**About this task**
Reproduce the entire listing exactly as written, apart from its pictures.

━━━ Dataset entries

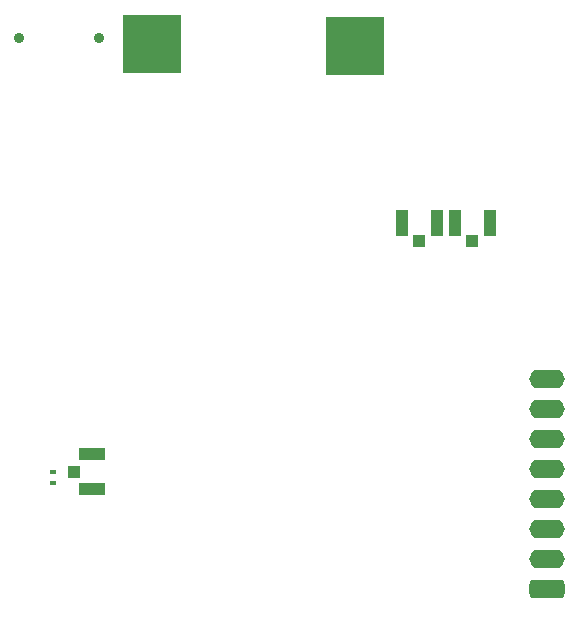
<source format=gbr>
G04*
G04 #@! TF.GenerationSoftware,Altium Limited,Altium Designer,25.5.2 (35)*
G04*
G04 Layer_Color=255*
%FSLAX25Y25*%
%MOIN*%
G70*
G04*
G04 #@! TF.SameCoordinates,0BB90384-501E-406B-A6C2-AE9EDDEAC3CB*
G04*
G04*
G04 #@! TF.FilePolarity,Positive*
G04*
G01*
G75*
%ADD22R,0.02254X0.01438*%
%ADD30R,0.08661X0.04134*%
%ADD31R,0.19685X0.19685*%
%ADD36R,0.19685X0.19685*%
%ADD40R,0.04134X0.03937*%
%ADD59C,0.03543*%
%ADD69O,0.11811X0.06299*%
G04:AMPARAMS|DCode=70|XSize=62.99mil|YSize=118.11mil|CornerRadius=15.75mil|HoleSize=0mil|Usage=FLASHONLY|Rotation=90.000|XOffset=0mil|YOffset=0mil|HoleType=Round|Shape=RoundedRectangle|*
%AMROUNDEDRECTD70*
21,1,0.06299,0.08661,0,0,90.0*
21,1,0.03150,0.11811,0,0,90.0*
1,1,0.03150,0.04331,0.01575*
1,1,0.03150,0.04331,-0.01575*
1,1,0.03150,-0.04331,-0.01575*
1,1,0.03150,-0.04331,0.01575*
%
%ADD70ROUNDEDRECTD70*%
%ADD71R,0.04134X0.08661*%
%ADD72R,0.03937X0.04134*%
D22*
X25492Y40437D02*
D03*
Y44012D02*
D03*
D30*
X38600Y38293D02*
D03*
Y49907D02*
D03*
D31*
X126169Y186183D02*
D03*
D36*
X58429Y186620D02*
D03*
D40*
X32596Y44100D02*
D03*
D59*
X14228Y188600D02*
D03*
X41000D02*
D03*
D69*
X190300Y75100D02*
D03*
Y65100D02*
D03*
Y55100D02*
D03*
Y45100D02*
D03*
Y35100D02*
D03*
Y25100D02*
D03*
Y15100D02*
D03*
D70*
Y5100D02*
D03*
D71*
X153445Y126969D02*
D03*
X141831D02*
D03*
X171161D02*
D03*
X159547D02*
D03*
D72*
X165354Y120965D02*
D03*
X147638D02*
D03*
M02*

</source>
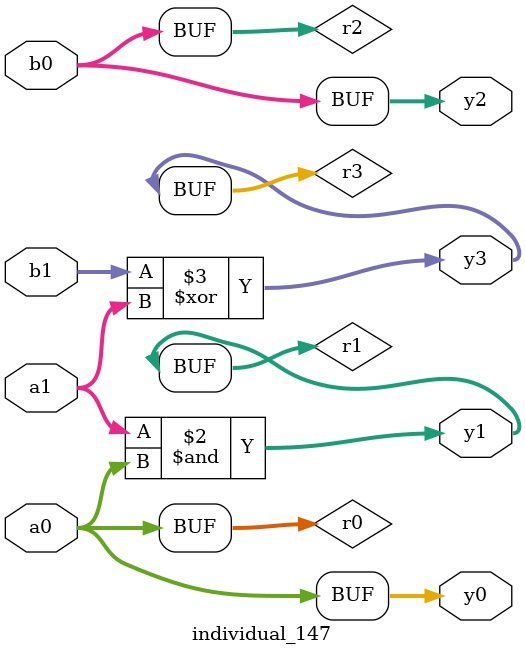
<source format=sv>
module individual_147(input logic [15:0] a1, input logic [15:0] a0, input logic [15:0] b1, input logic [15:0] b0, output logic [15:0] y3, output logic [15:0] y2, output logic [15:0] y1, output logic [15:0] y0);
logic [15:0] r0, r1, r2, r3; 
 always@(*) begin 
	 r0 = a0; r1 = a1; r2 = b0; r3 = b1; 
 	 r1  &=  r0 ;
 	 r3  ^=  a1 ;
 	 y3 = r3; y2 = r2; y1 = r1; y0 = r0; 
end
endmodule
</source>
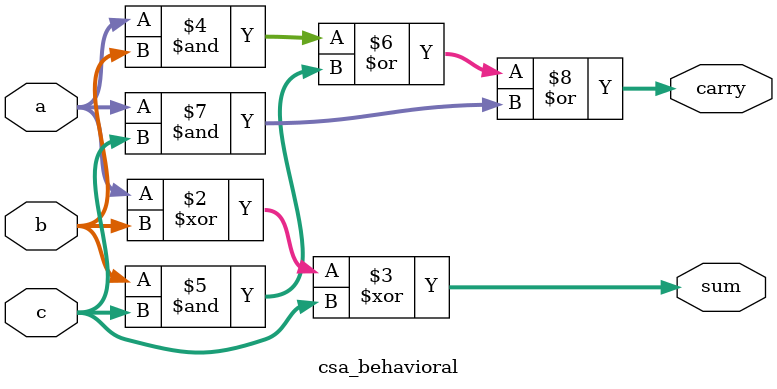
<source format=v>
module csa_behavioral(
  input [31:0] a,
  input [31:0] b,
  input [31:0] c,
  output reg [31:0] sum,
  output reg [31:0] carry
);
  always @(*) begin
    sum = a ^ b ^ c;
    carry = (a & b) | (b & c) | (a & c);
  end
endmodule
</source>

━━━━━━

**Answer to the exercise**
<source format=gbr>
G04*
G04 #@! TF.GenerationSoftware,Altium Limited,Altium Designer,25.5.2 (35)*
G04*
G04 Layer_Color=255*
%FSLAX25Y25*%
%MOIN*%
G70*
G04*
G04 #@! TF.SameCoordinates,0BB90384-501E-406B-A6C2-AE9EDDEAC3CB*
G04*
G04*
G04 #@! TF.FilePolarity,Positive*
G04*
G01*
G75*
%ADD22R,0.02254X0.01438*%
%ADD30R,0.08661X0.04134*%
%ADD31R,0.19685X0.19685*%
%ADD36R,0.19685X0.19685*%
%ADD40R,0.04134X0.03937*%
%ADD59C,0.03543*%
%ADD69O,0.11811X0.06299*%
G04:AMPARAMS|DCode=70|XSize=62.99mil|YSize=118.11mil|CornerRadius=15.75mil|HoleSize=0mil|Usage=FLASHONLY|Rotation=90.000|XOffset=0mil|YOffset=0mil|HoleType=Round|Shape=RoundedRectangle|*
%AMROUNDEDRECTD70*
21,1,0.06299,0.08661,0,0,90.0*
21,1,0.03150,0.11811,0,0,90.0*
1,1,0.03150,0.04331,0.01575*
1,1,0.03150,0.04331,-0.01575*
1,1,0.03150,-0.04331,-0.01575*
1,1,0.03150,-0.04331,0.01575*
%
%ADD70ROUNDEDRECTD70*%
%ADD71R,0.04134X0.08661*%
%ADD72R,0.03937X0.04134*%
D22*
X25492Y40437D02*
D03*
Y44012D02*
D03*
D30*
X38600Y38293D02*
D03*
Y49907D02*
D03*
D31*
X126169Y186183D02*
D03*
D36*
X58429Y186620D02*
D03*
D40*
X32596Y44100D02*
D03*
D59*
X14228Y188600D02*
D03*
X41000D02*
D03*
D69*
X190300Y75100D02*
D03*
Y65100D02*
D03*
Y55100D02*
D03*
Y45100D02*
D03*
Y35100D02*
D03*
Y25100D02*
D03*
Y15100D02*
D03*
D70*
Y5100D02*
D03*
D71*
X153445Y126969D02*
D03*
X141831D02*
D03*
X171161D02*
D03*
X159547D02*
D03*
D72*
X165354Y120965D02*
D03*
X147638D02*
D03*
M02*

</source>
<source format=sv>
module individual_147(input logic [15:0] a1, input logic [15:0] a0, input logic [15:0] b1, input logic [15:0] b0, output logic [15:0] y3, output logic [15:0] y2, output logic [15:0] y1, output logic [15:0] y0);
logic [15:0] r0, r1, r2, r3; 
 always@(*) begin 
	 r0 = a0; r1 = a1; r2 = b0; r3 = b1; 
 	 r1  &=  r0 ;
 	 r3  ^=  a1 ;
 	 y3 = r3; y2 = r2; y1 = r1; y0 = r0; 
end
endmodule
</source>
<source format=v>
module csa_behavioral(
  input [31:0] a,
  input [31:0] b,
  input [31:0] c,
  output reg [31:0] sum,
  output reg [31:0] carry
);
  always @(*) begin
    sum = a ^ b ^ c;
    carry = (a & b) | (b & c) | (a & c);
  end
endmodule
</source>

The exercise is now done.